Getting Close to IEDs

Improvised explosive devices are one of the biggest threats to coalition forces in Iraq and Afghansitan. A research programme is underway to try to understand the nature of this threat, inside and out. By Albrecht Mueller.


Improvised explosive devices (IED) have become a significant threat, in particular to international forces in Iraq and Afghanistan (the majority of casualties among coalition forces operating in Afghanistan are caused by IEDs). The homemade bombs come in countless shapes, sizes and techniques, using all kinds of explosives.

In order to prevent further attacks the member states of the European Defence Agency (EDA) will jointly buy a deployable field laboratory for the forensic research of road-side bomb explosions to enable forensic analysis of IED incidents. The system will be put out to tender, bought off the shelf and is planned to be operational by mid-2011. Afterwards it will be tested in a real operational environment by France, the project's lead nation.

Understanding the IED scenario

"It is important to understand the chemical basis of IEDs and the scenarios of these particular threats in general," explains Dr Peter Kaul of the University of Applied Science at Bonn-Rhine-Sieg in Germany.

Since 2004 Kaul's institute at Rheinbach near Bonn has also been working in this area in cooperation with different scientific institutions of the German military. Part of this research about IEDs and other homemade bombs deals with the specific chemical signature of each bomb's explosive materials.

"Part of this IED research deals with the specific chemical signature of each bomb's explosive materials."

"One could say that we are looking for the chemical fingerprints of the different explosives," said Kaul. "We must also get to know how large the individual traces of these substances have to be, so that we will still be able to detect them."

The everyday use of detection methods on this basis would also depend on the knowledge of where, when, circumstances and in what quantity the typical chemical signatures appear and what their volatilisation time and spreading would be.

"We must also be able to differ between old and new traces as well as between real IED signatures and accidental contaminations," Kaul said.

Under SISA, one of the university's projects, methods will be developed for the quick identification of explosive materials and strategies for the detection of typical signatures of IEDs. Its aim is to define the spreading and behaviour of chemical signatures that originate from such devices. This information can then be used as a basis for new detection methods and strategies.

Improved testing of detection system

Such knowledge will help the military evaluate the military use of new detector systems better and more quickly. SISA is to develop a mobile method to detect explosives apart of their individual consistence.

This could be done with the help of verifying their exothermic reaction, analysing the reaction products or by determining their reaction time.

A method to investigate possible IEDs and other suspicious objects more quickly, which is being worked on in Rheinbach, is based on a miniaturised laser.

The project named Laser Techniques for the Detection of IEDs (LIED) tries to develop systems for mobile platforms that can penetrate unknown objects and analyse their content for explosives and other materials with the help of generated gas components.

Laser drilling and analysing system

The focus of the researchers lies on a laser-based intelligent drill technique to prevent accidental explosion of the materials, in particular, primary explosives. Such a system also needs means to analyse the gas components generated by the laser drilling.

"Under SISA, methods will be developed for the quick identification of explosive materials."

"The final goal is a laser drilling and analysing system, could also include the capability to detect CBRN agents and be placed on a remote-controlled platform", Kaul explained.

Even those projects will not be able to detect every IED or roadside bomb because one of the main advantages of IEDs is their flexibility in matters of shape or explosive materials. But a system for all scenarios simply does not exist according to the professor who says that momentarily only some explosives can be detected at the same time.

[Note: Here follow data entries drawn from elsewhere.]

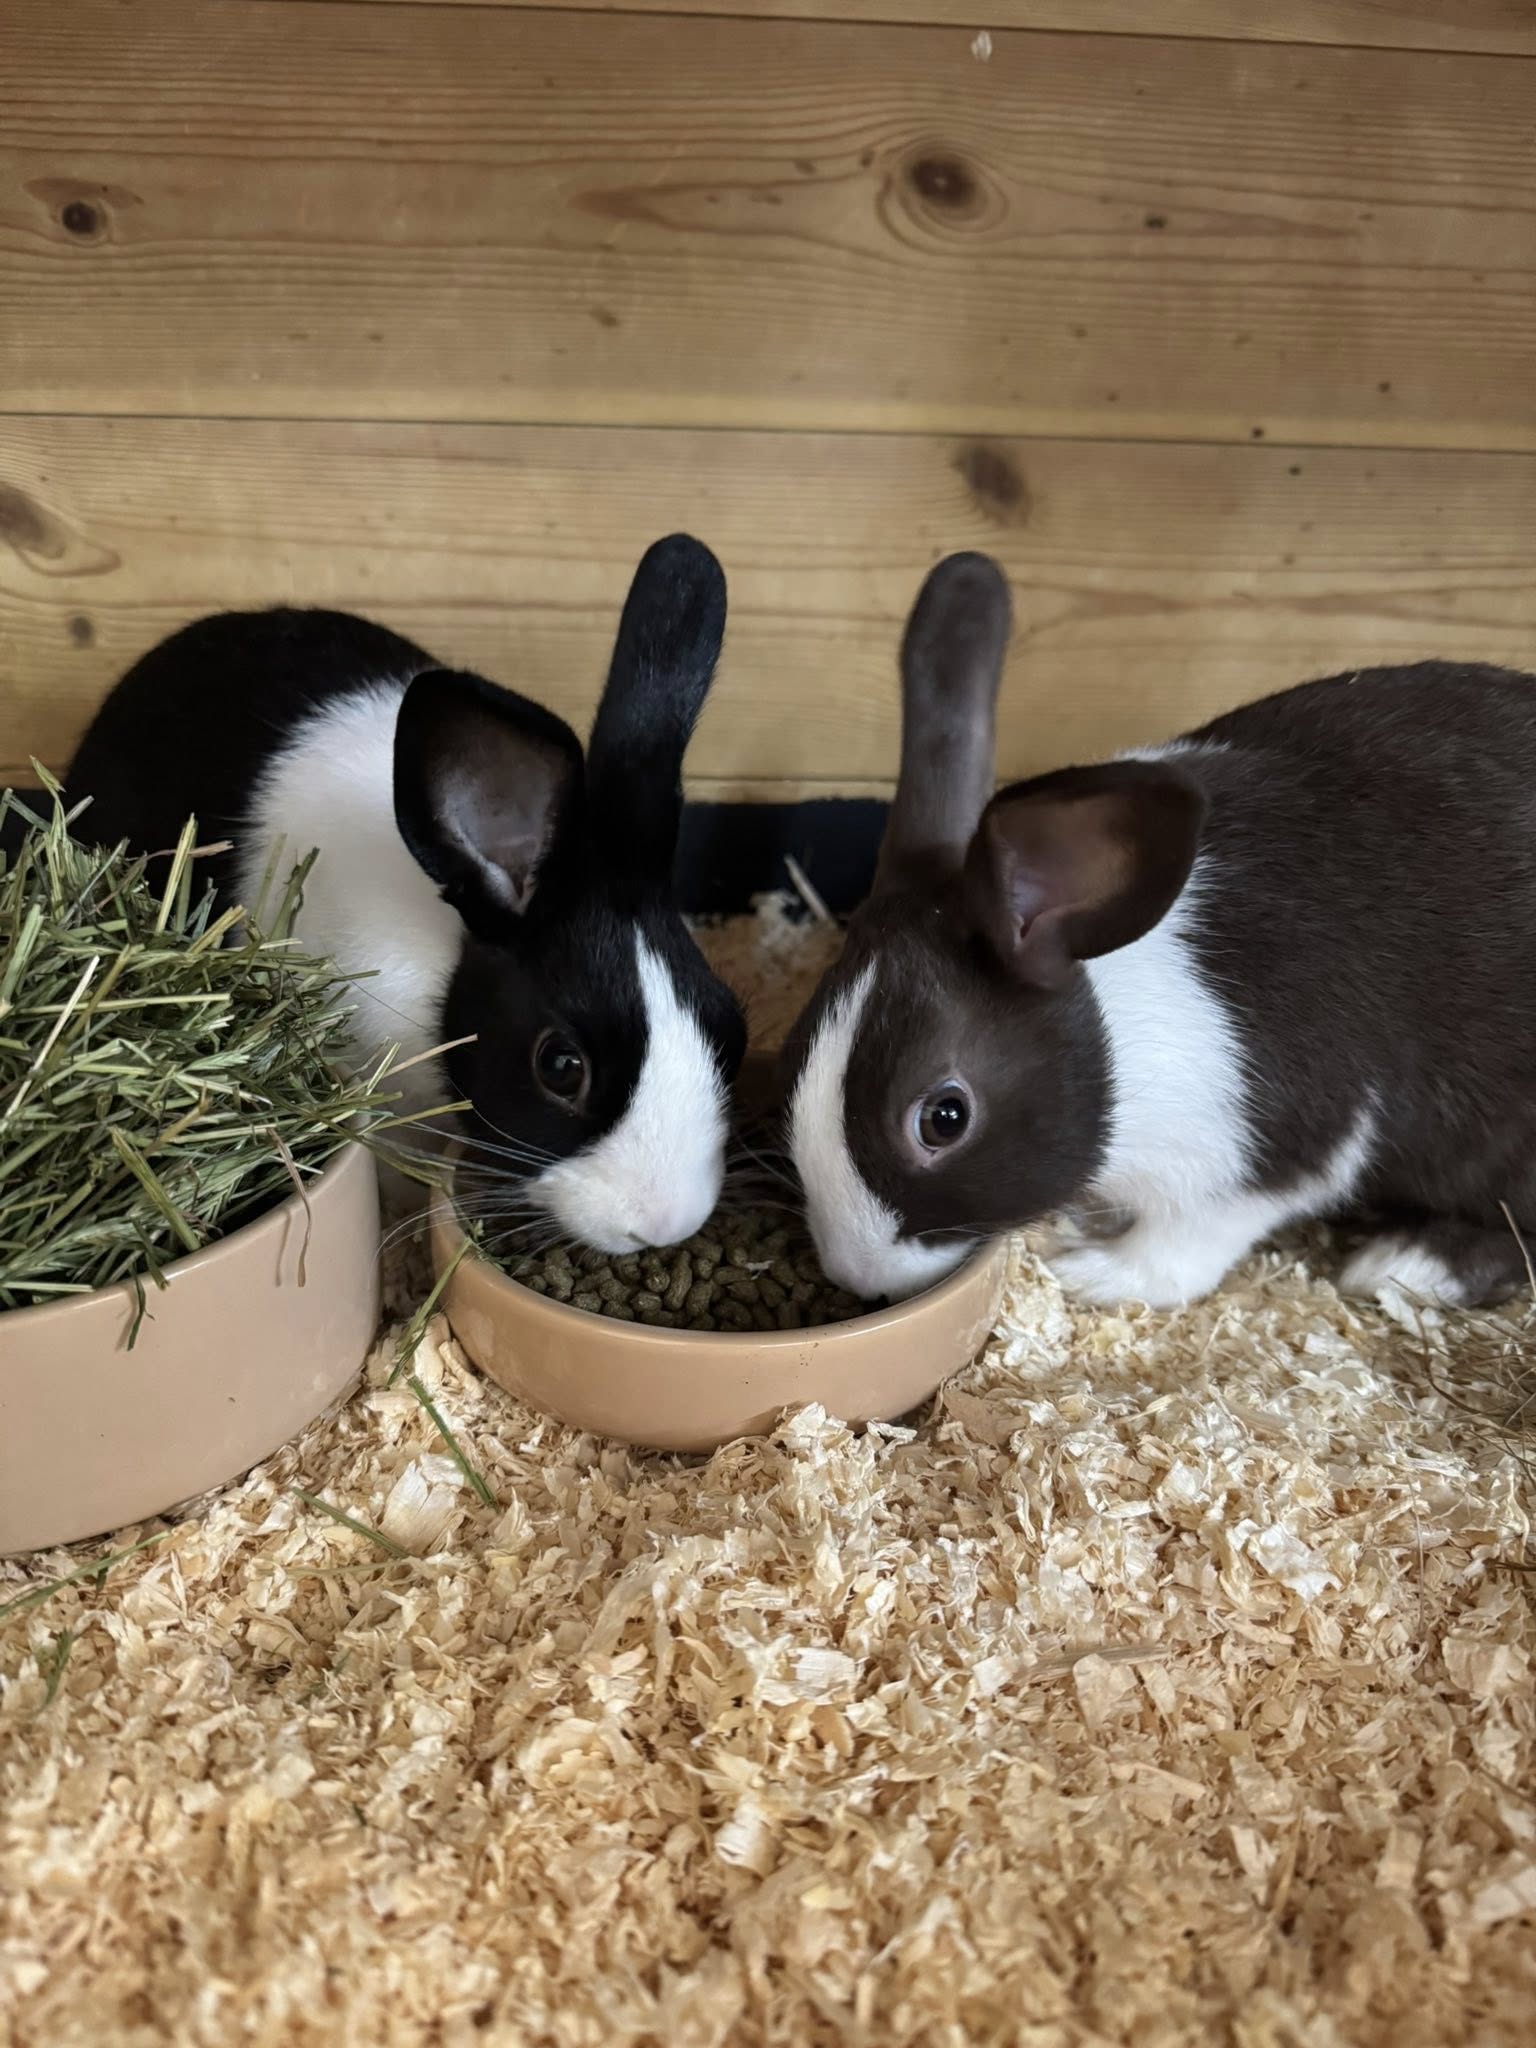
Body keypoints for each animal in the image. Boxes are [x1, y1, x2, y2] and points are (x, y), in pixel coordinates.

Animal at [782, 549, 1536, 1313]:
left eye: (943, 1118)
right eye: (792, 1051)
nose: (857, 1275)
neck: (1121, 1024)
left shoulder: (1265, 1156)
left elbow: (1181, 1248)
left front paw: (1088, 1270)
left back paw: (1405, 1265)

"Instead we have to find out which system is the best under which conditions, for example, materials, environment or time."

Laser protection against RPG and mortars

Even if all IEDs and roadside bombs could be detected in operational areas such as Afghanistan, the threat of attacks with other relatively simple-to-handle weapons like shoulder-launched rockets or mortars would still exist. This is where laser technique might help in the future.

The EDA started the €4.2m Air Defence High Energy Laser Weapon (AD-HELW) research programme to counter RAM-targets (small targets such as mortar grenades or artillery rockets). The goal is to derive a conceptual layout for a laser weapon, which considers the interception of RAM-attacks in an urban environment.

Experimental and simulated testing

The EDA started the €4.2m AD-HELW research programme to counter RAM-targets.

Until the end of 2011 the feasibility of such an effecter will be evaluated by experimental investigations, which is supposed to deliver the data on atmospheric influences on high energy laser beam propagation, on achievable target tracking accuracy and on the laser beam impact on such targets.

The efficiency of the laser weapon will also be analysed by system simulations, using the results of these experiments.

According to the EDA existent missile or cannon air defence systems would be well suited for the engagement of large targets such as aircrafts, but not for defence against RAM-targets. Opposite to this, high energy laser weapons would possess a short reaction time, high accuracy, a strong impact on the target, and the costs per shot would be low and cause no collateral damage.